Public entities’ social

THE HAGUE–The social welfare “onderstand” in Bonaire, St. Eustatius and Saba has been increased per March 1, 2017, and is now 40 per cent of the legal minimum wage. Also, independent research will be carried out this year to establish the cost of bare essentials on the islands.

Dutch State Secretary of Social Affairs and Labour Jetta Klijnsma announced these two developments in a letter to the First and Second Chamber of the Dutch Parliament late last week. The commitments were the result of a meeting that she had with the First Chamber’s Permanent Committee for Kingdom Relations KOREL early December last year.

In her letter, Klijnsma reported on the recent working conferences in Bonaire and Saba to discuss establishing of a benchmark for a social minimum in a broader social agenda for the Caribbean Netherlands.
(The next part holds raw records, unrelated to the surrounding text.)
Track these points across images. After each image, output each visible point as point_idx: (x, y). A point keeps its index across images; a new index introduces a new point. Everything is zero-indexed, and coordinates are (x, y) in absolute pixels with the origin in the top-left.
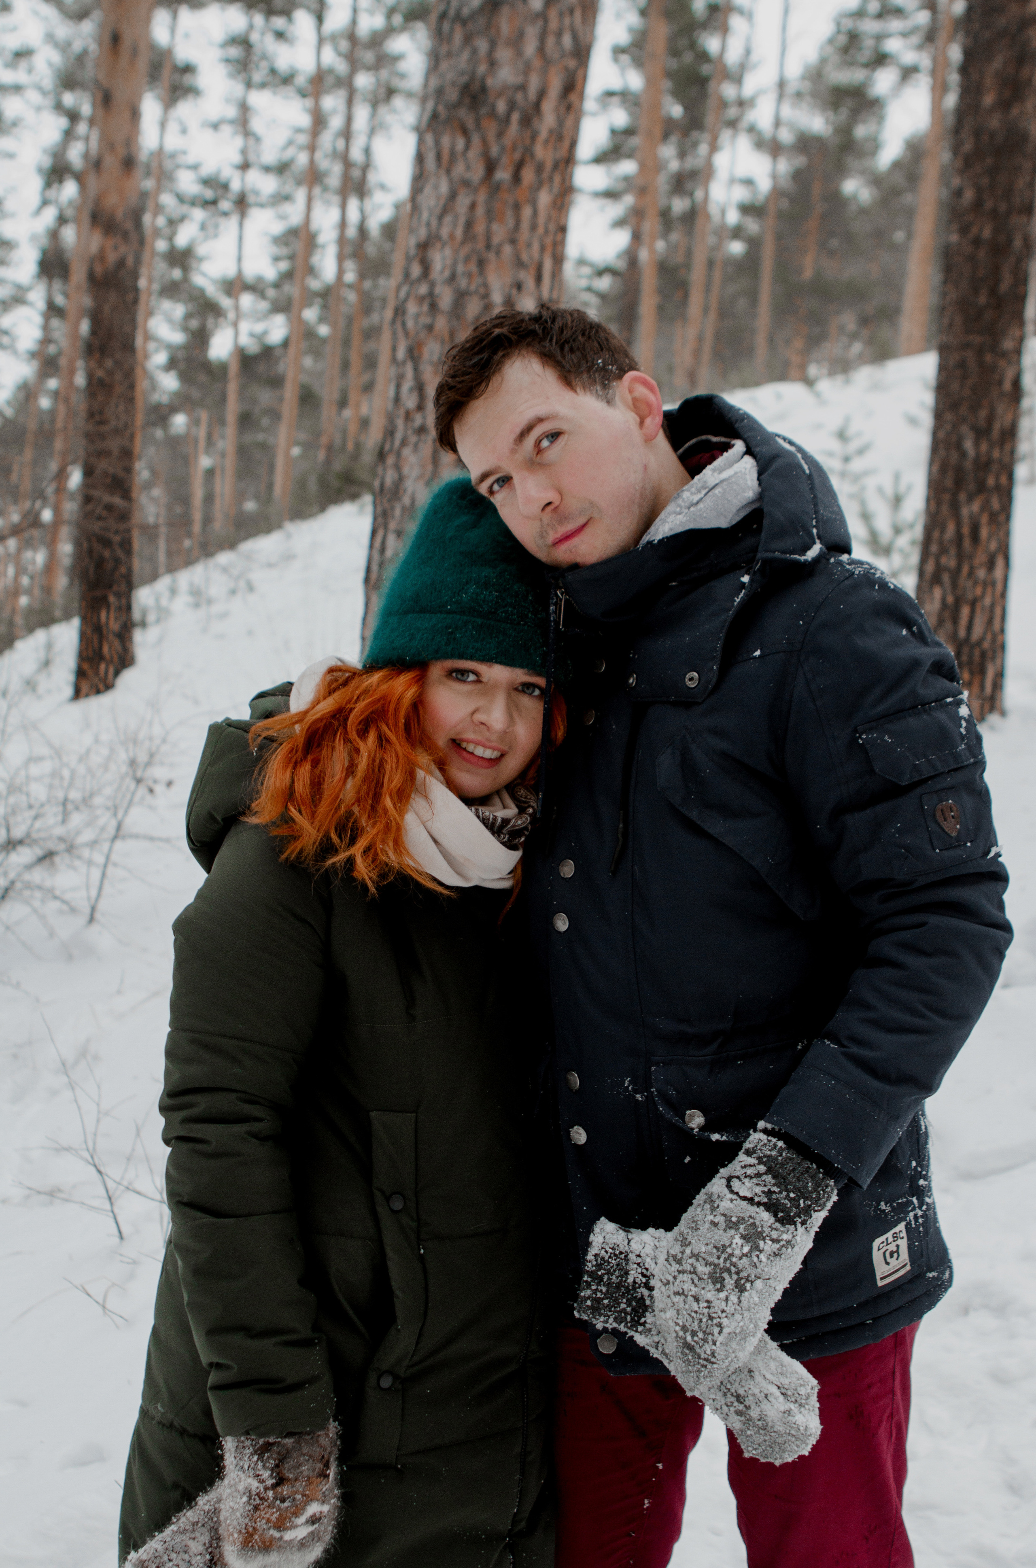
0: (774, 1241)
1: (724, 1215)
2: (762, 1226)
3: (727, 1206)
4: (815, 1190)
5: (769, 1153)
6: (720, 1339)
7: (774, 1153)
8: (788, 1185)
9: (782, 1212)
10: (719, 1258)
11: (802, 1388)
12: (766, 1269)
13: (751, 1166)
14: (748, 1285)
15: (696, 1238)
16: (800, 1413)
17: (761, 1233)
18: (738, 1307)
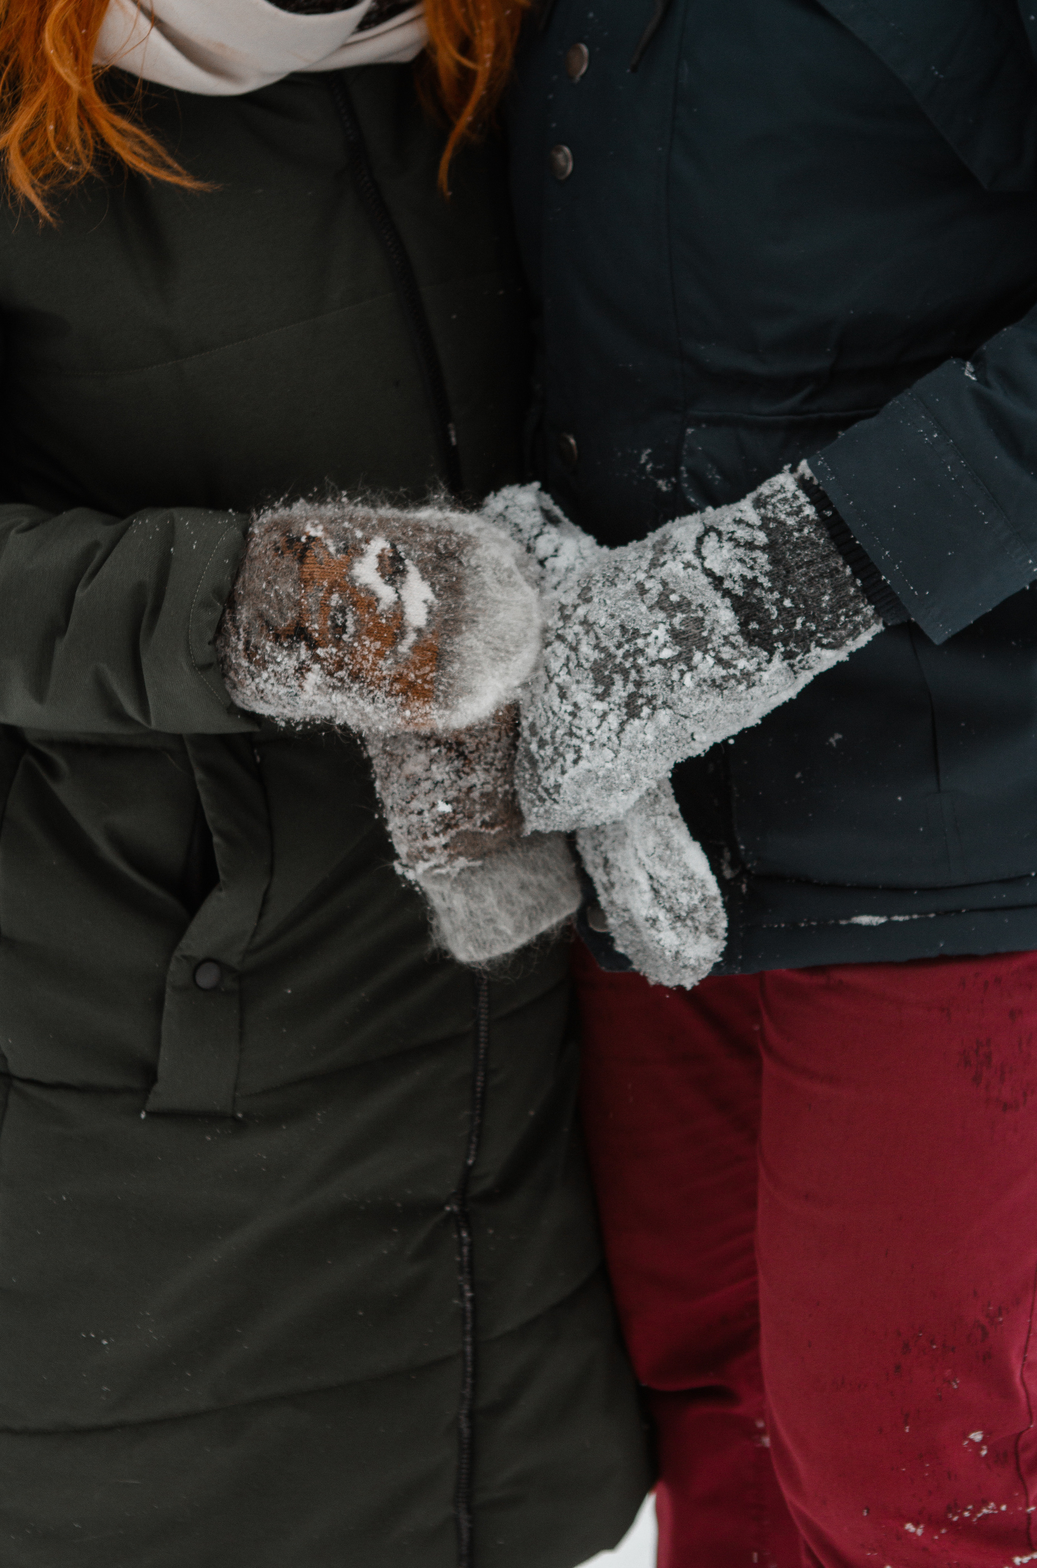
0: (719, 661)
1: (664, 584)
2: (712, 630)
3: (675, 570)
4: (833, 610)
5: (783, 517)
6: (572, 772)
7: (791, 521)
8: (789, 583)
9: (759, 623)
10: (619, 646)
11: (684, 894)
12: (686, 700)
13: (749, 525)
14: (646, 711)
15: (602, 596)
16: (673, 928)
17: (707, 640)
18: (614, 739)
In consultation with the St. Eustatius Executive Council, the conference will take place there at a later stage, “if possible,” she stated.

The level of the social welfare “onderstand” was an important subject at the conferences in Bonaire and Saba. According to Klijnsma, the participants agreed that it was “undesirable” to maintain the current level of social welfare since it was too low in comparison to the minimum wage.

“That is why per March 1, 2017, the meaningful step was taken to raise the social welfare,” stated Klijnsma, who announced that the allowance will be increased to US $185 per two weeks in St. Eustatius, US $181 per two weeks in Saba and US $151 per two weeks in Bonaire. The Ministerial Decree to this extent has been published in the National Gazette.

The basic amount of the “onderstand” has increased from 24 per cent to 40 per cent of the legal minimum wage, which means that these are now more in sync. Also, several allowances are available, depending on the situation of the individual person. These allowances relate to the housing and family situation of the person.

The additional allowance for (disabled) persons who have been fully declared unfit for labour “arbeidsongeschikt” will be corrected because this allowance should be kept to a level close to the old age pension AOV.

The delegations of Bonaire and Saba sought attention for the income position of disabled persons living off social welfare and those receiving AOV during the conferences. It was agreed that the Ministry of Social Affairs and Labour SZW and the Executive Councils would continue to seek “suitable provisions” for these specific groups. “Custom fit measures are needed to reach these groups,” stated Klijnsma.

In line with the desire of the First and Second Chamber to guarantee the social subsistence and to eradicate poverty, it was decided that it is important to have objective data to determine the subsistence minimum or the cost of the bare essentials such as food, clothing, housing and transport.

The SZW Ministry will set up a research proposal in consultation with the Executive Councils within short. The social minimum research for the Caribbean Netherlands should be ready next year.

The speed depends on the desires of the Executive Councils and the planning of the research bureaus. “Solid research is needed because at this moment there is only the 2014 Nibud report which was developed for a different reason and which was only executed in Bonaire,” stated Klijnsma.

During the working conference in Bonaire it was “jointly concluded” that the to-be-established benchmark for social subsistence or the poverty threshold would not immediately become the level on which social allowances are to be based.

“A benchmark for subsistence minimum will function as a dot on the horizon towards which we will work and as a reference point for possibly specific measures. The reference point can be changed if certain expenses increase or decrease in the future,” according to the State Secretary.

Klijnsma explained that the various ministries were already taking measures to reduce poverty and to improve the social development of the islands. Better social housing is one of these measures. Also, research is being done into the development of prices since the islands became Dutch public entities in 2010.

The State Secretary further mentioned the measures that were taken in the past years such as the gradual increase of the minimum wage, the introduction of the childcare benefit “kinderbijslag” and the structural funds to improve children’s rights on the islands.

Plans for the future include further increase of the legal minimum wage, improvement of the functioning of the labour market, professionalising of the job placement and having the flanking social policy more suitable to the local context.

All these subjects will be part of the social-economic agenda that I will work on with the islands which should be ready by this summer. Today, Tuesday, the First Chamber will discuss the State Secretary’s letter in a meeting.